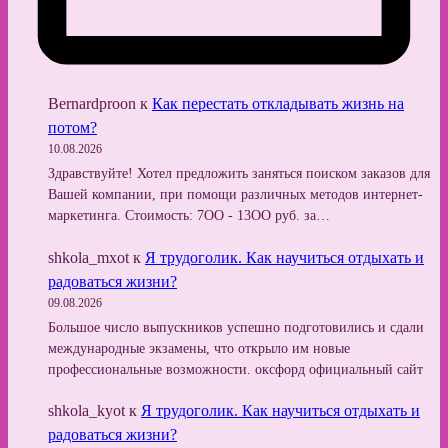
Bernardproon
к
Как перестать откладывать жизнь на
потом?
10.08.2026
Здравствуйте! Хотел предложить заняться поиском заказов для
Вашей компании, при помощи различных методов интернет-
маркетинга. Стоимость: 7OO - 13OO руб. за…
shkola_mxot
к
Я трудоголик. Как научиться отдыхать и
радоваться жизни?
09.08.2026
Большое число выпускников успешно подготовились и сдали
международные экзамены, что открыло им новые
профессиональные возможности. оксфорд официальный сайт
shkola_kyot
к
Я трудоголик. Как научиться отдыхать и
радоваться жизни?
####################
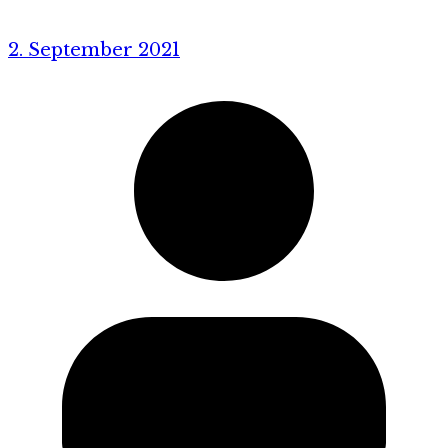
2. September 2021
####################
**INSTRUCTIONS FOR THE TASK:**
There is a run of lines above from the one with "Bernardproon" to the one with "Большое число выпускников"; print exactly that run, both ends included, and nothing else.

**FINAL ANSWER:**
Bernardproon
к
Как перестать откладывать жизнь на
потом?
10.08.2026
Здравствуйте! Хотел предложить заняться поиском заказов для
Вашей компании, при помощи различных методов интернет-
маркетинга. Стоимость: 7OO - 13OO руб. за…
shkola_mxot
к
Я трудоголик. Как научиться отдыхать и
радоваться жизни?
09.08.2026
Большое число выпускников успешно подготовились и сдали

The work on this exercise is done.